Stored dataset items:
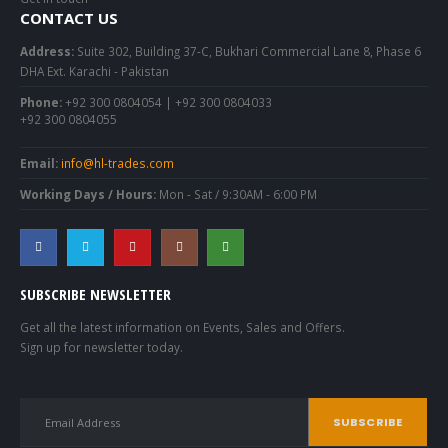
CONTACT US
Address:
Suite 302, Building 37-C, Bukhari Commercial Lane 8, Phase 6
DHA Ext. Karachi - Pakistan
Phone:
+92 300 0804054 | +92 300 0804033
+92 300 0804055
Email:
info@hl-trades.com
Working Days / Hours:
Mon - Sat / 9:30AM - 6:00 PM
SUBSCRIBE NEWSLETTER
Get all the latest information on Events, Sales and Offers.
Sign up for newsletter today.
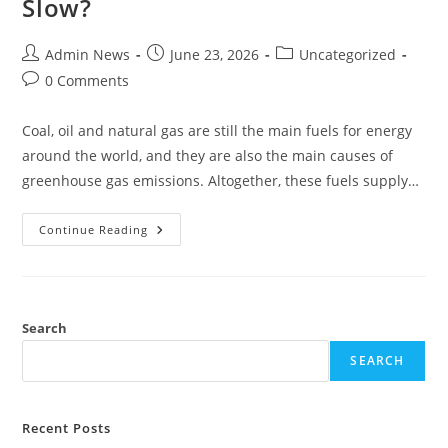
Slow?
Admin News
June 23, 2026
Uncategorized
0 Comments
Coal, oil and natural gas are still the main fuels for energy
around the world, and they are also the main causes of
greenhouse gas emissions. Altogether, these fuels supply…
Continue Reading
Search
SEARCH
Recent Posts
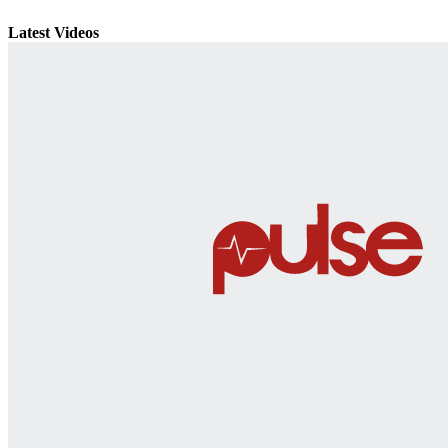
Latest Videos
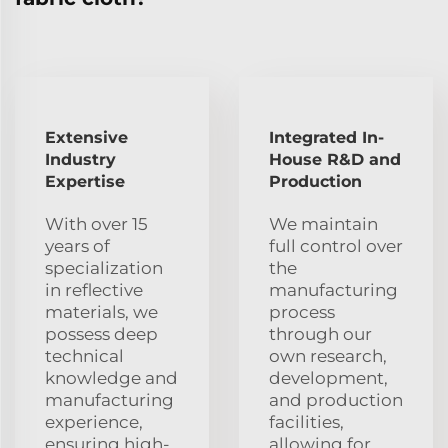
Extensive
Integrated In-
Industry
House R&D and
Expertise
Production
With over 15
We maintain
years of
full control over
specialization
the
in reflective
manufacturing
materials, we
process
possess deep
through our
technical
own research,
knowledge and
development,
manufacturing
and production
experience,
facilities,
ensuring high-
allowing for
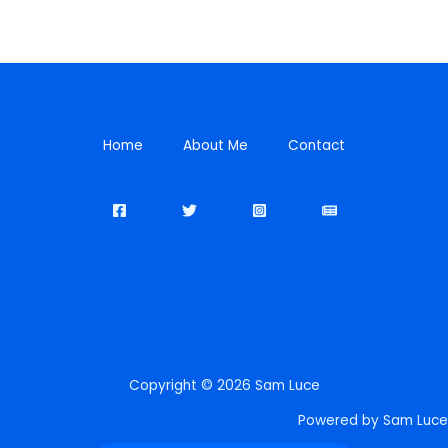
Home
About Me
Contact
Copyright © 2026 Sam Luce
Powered by Sam Luce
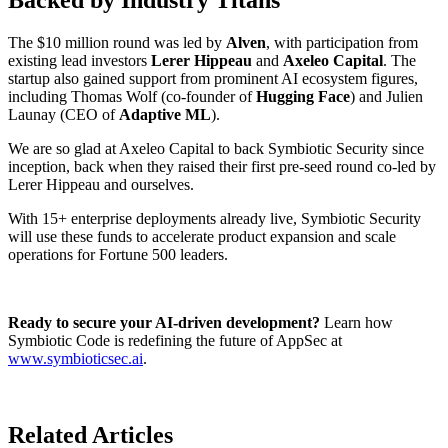
The $10 million round was led by
Alven
, with participation from
existing lead investors
Lerer Hippeau
and
Axeleo Capital
. The
startup also gained support from prominent AI ecosystem figures,
including Thomas Wolf (co-founder of
Hugging Face
) and Julien
Launay (CEO of
Adaptive ML
).
We are so glad at Axeleo Capital to back Symbiotic Security since
inception, back when they raised their first pre-seed round co-led by
Lerer Hippeau and ourselves.
With 15+ enterprise deployments already live, Symbiotic Security
will use these funds to accelerate product expansion and scale
operations for Fortune 500 leaders.
Ready to secure your AI-driven development?
Learn how
Symbiotic Code is redefining the future of AppSec at
www.symbioticsec.ai
.
Related Articles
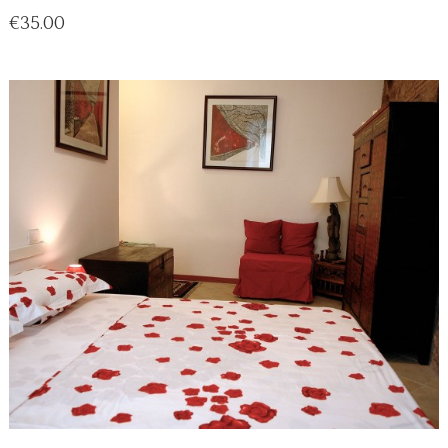
Price
€35.00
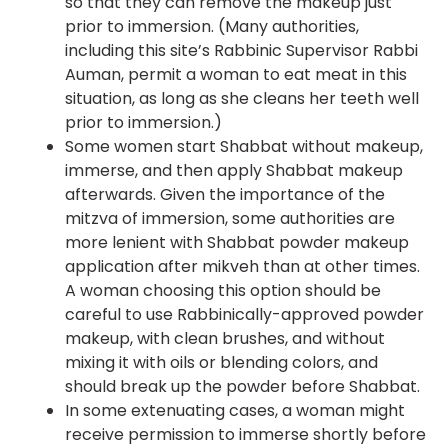
so that they can remove the makeup just
prior to immersion. (Many authorities,
including this site’s Rabbinic Supervisor Rabbi
Auman, permit a woman to eat meat in this
situation, as long as she cleans her teeth well
prior to immersion.)
Some women start Shabbat without makeup,
immerse, and then apply Shabbat makeup
afterwards. Given the importance of the
mitzva of immersion, some authorities are
more lenient with Shabbat powder makeup
application after mikveh than at other times.
A woman choosing this option should be
careful to use Rabbinically-approved powder
makeup, with clean brushes, and without
mixing it with oils or blending colors, and
should break up the powder before Shabbat.
In some extenuating cases, a woman might
receive permission to immerse shortly before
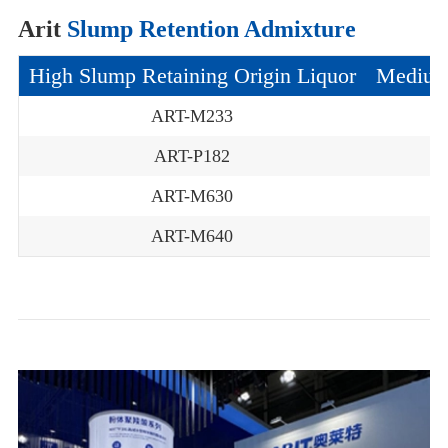
Arit
Slump Retention Admixture
High Slump Retaining Origin Liquor
Medium 
ART-M233
ART-P182
ART-M630
ART-M640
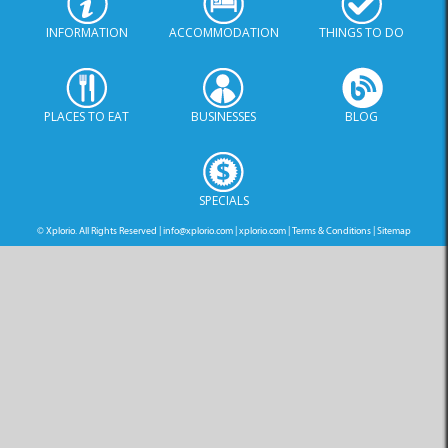
INFORMATION
ACCOMMODATION
THINGS TO DO
PLACES TO EAT
BUSINESSES
BLOG
SPECIALS
© Xplorio. All Rights Reserved |
info@xplorio.com
|
xplorio.com
|
Terms & Conditions
|
Sitemap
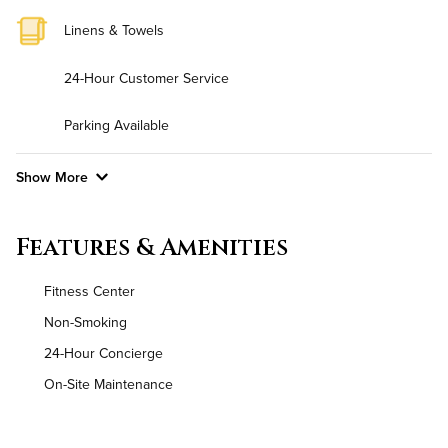
Linens & Towels
24-Hour Customer Service
Parking Available
Show More
Convenient Laundry
Features & Amenities
Background Check Required
Fitness Center
Utilities
Non-Smoking
24-Hour Concierge
Air Conditioned
On-Site Maintenance
High Speed WiFi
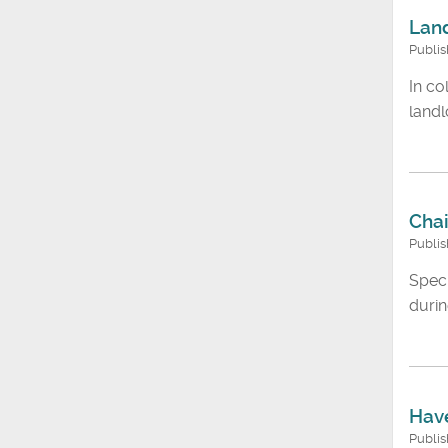
Land
Publis
In co
landl
Chai
Publi
Speci
durin
Have
Publis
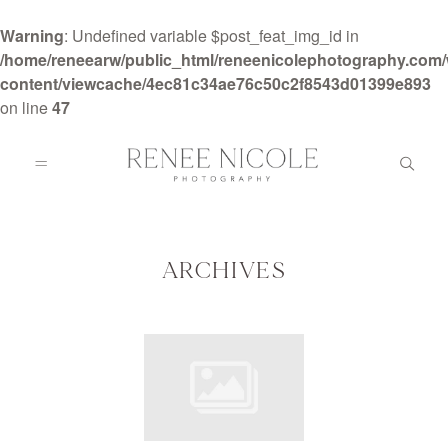
Warning
: Undefined variable $post_feat_img_id in
/home/reneearw/public_html/reneenicolephotography.com
content/viewcache/4ec81c34ae76c50c2f8543d01399e893
on line
47
HOME
ABOUT
ARCHIVES
GALLERIES
BLOG
DETAILS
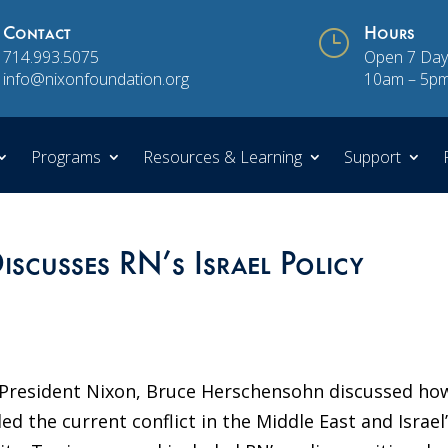
Contact
}
Hours
714.993.5075
Open 7 Day
info@nixonfoundation.org
10am – 5p
Programs
Resources & Learning
Support
scusses RN’s Israel Policy
 President Nixon, Bruce Herschensohn discussed ho
d the current conflict in the Middle East and Israel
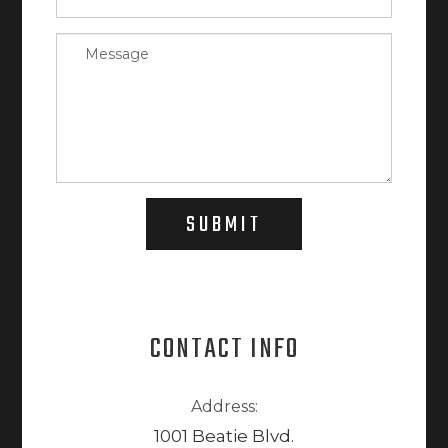
SUBMIT
CONTACT INFO
Address:
1001 Beatie Blvd.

TASK TO COMPLETE — From the entries above, extract every line where the word "prior" appears.

RESPONSE FOR THIS EXERCISE —
prior to immersion. (Many authorities,
prior to immersion.)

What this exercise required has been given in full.